## Énoncé 1
Répondez à ces questions sur l'extrait source :
(a) Dans la première option, pour quels articles la personne qui raconte serait-elle en train de payer ?
(b) Quel établissement la caissière risquerait-elle d'appeler, selon cette même option ?
(c) Quels deux objets la troisième option prévoit-elle de trouver ?
◇ ◇ ◇ ◇
Très bien! Vous avez gagné, fantômes de chums de gars, je vais m’essayer! Plusieurs options s’offraient à moi. Je pouvais :
- Tenter de lui faire comprendre le plus efficacement possible que je la trouvais de mon goût… Devant tout le monde, en payant pour du glitter et de la colle Pritt, suite à quoi elle allait vraisemblablement appeler l’institut Pinel pour malades mentaux dangereux.
- Attendre dix minutes qu’elle ait fini son shift pour aller l’intercepter à sa sortie du magasin et ainsi réussir à avoir l’air totalement “silence des agneaux”.
- Trouver un bout de papier et un crayon dans un magasin spécialisé dans l’art d’avoir exactement toutes ces choses, et en profiter pour lui glisser subtilement mon numéro de téléphone suivi d’un message aussi sexuellement inoffensif que possible.
Aussitôt dit, aussitôt fait, je simulai un « Oh shit ! Je viens de me rappeler que je viens d’oublier un élément clairement essentiel à mon bricolage! *clin d’oeil* » et parti en quête de quoi que ce soit qui allait me permettre de lui laisser mon numéro.
◇ ◇ ◇ ◇
## Énoncé 2
Retranscrivez en CSV à deux colonnes, « consigne » et « reglages », les enregistrements depuis leur début jusqu'à la ligne contenant "shadows and highlights: radius", celle-ci comprise. Produisez une ligne par consigne, chaque valeur dans un seul champ entre guillemets, avec les sauts de ligne remplacés par des espaces.

## Données de l'exercice
◇ ◇ ◇ ◇
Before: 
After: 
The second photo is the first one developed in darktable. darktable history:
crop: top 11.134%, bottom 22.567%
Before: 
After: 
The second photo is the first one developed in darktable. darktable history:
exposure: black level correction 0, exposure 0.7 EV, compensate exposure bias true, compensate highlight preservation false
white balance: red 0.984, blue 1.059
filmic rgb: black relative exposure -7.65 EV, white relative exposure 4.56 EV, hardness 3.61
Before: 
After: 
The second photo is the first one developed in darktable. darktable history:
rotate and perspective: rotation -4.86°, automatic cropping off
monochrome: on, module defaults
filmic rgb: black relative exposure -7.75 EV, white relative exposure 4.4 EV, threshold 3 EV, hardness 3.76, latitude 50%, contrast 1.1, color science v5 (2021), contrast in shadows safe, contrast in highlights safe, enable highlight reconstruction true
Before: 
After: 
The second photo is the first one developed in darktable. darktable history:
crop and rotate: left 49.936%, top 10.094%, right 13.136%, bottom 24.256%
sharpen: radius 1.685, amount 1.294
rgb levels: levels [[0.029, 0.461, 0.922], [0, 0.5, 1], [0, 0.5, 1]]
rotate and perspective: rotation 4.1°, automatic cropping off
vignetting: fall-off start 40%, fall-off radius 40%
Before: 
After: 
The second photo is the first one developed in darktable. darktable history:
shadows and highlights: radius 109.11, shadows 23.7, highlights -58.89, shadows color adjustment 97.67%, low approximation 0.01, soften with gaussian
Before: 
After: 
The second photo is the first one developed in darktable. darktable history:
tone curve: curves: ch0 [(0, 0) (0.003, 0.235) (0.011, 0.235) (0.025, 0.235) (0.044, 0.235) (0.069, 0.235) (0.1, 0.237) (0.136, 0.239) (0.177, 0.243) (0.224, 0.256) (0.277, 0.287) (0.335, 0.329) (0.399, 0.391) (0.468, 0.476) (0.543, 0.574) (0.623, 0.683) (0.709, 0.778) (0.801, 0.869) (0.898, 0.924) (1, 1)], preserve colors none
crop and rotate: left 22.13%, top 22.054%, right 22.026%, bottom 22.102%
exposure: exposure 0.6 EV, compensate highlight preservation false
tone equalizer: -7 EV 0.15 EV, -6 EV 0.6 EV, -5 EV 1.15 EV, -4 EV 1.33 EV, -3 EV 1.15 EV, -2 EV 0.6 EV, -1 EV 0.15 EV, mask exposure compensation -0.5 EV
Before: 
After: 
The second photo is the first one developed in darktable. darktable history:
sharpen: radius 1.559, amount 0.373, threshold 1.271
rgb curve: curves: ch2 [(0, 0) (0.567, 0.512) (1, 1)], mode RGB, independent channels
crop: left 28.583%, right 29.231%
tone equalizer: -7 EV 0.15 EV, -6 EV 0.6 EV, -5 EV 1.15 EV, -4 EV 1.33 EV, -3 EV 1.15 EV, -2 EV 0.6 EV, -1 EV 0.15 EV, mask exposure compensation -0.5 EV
◇ ◇ ◇ ◇
## Résultat attendu 1
(a) Du glitter et de la colle Pritt.
(b) L'institut Pinel pour malades mentaux dangereux.
(c) Un bout de papier et un crayon.

## Résultat attendu 2
consigne,reglages
"Before: After: The second photo is the first one developed in darktable. darktable history:","crop: top 11.134%, bottom 22.567%"
"Before: After: The second photo is the first one developed in darktable. darktable history:","exposure: black level correction 0, exposure 0.7 EV, compensate exposure bias true, compensate highlight preservation false white balance: red 0.984, blue 1.059 filmic rgb: black relative exposure -7.65 EV, white relative exposure 4.56 EV, hardness 3.61"
"Before: After: The second photo is the first one developed in darktable. darktable history:","rotate and perspective: rotation -4.86°, automatic cropping off monochrome: on, module defaults filmic rgb: black relative exposure -7.75 EV, white relative exposure 4.4 EV, threshold 3 EV, hardness 3.76, latitude 50%, contrast 1.1, color science v5 (2021), contrast in shadows safe, contrast in highlights safe, enable highlight reconstruction true"
"Before: After: The second photo is the first one developed in darktable. darktable history:","crop and rotate: left 49.936%, top 10.094%, right 13.136%, bottom 24.256% sharpen: radius 1.685, amount 1.294 rgb levels: levels [[0.029, 0.461, 0.922], [0, 0.5, 1], [0, 0.5, 1]] rotate and perspective: rotation 4.1°, automatic cropping off vignetting: fall-off start 40%, fall-off radius 40%"
"Before: After: The second photo is the first one developed in darktable. darktable history:","shadows and highlights: radius 109.11, shadows 23.7, highlights -58.89, shadows color adjustment 97.67%, low approximation 0.01, soften with gaussian"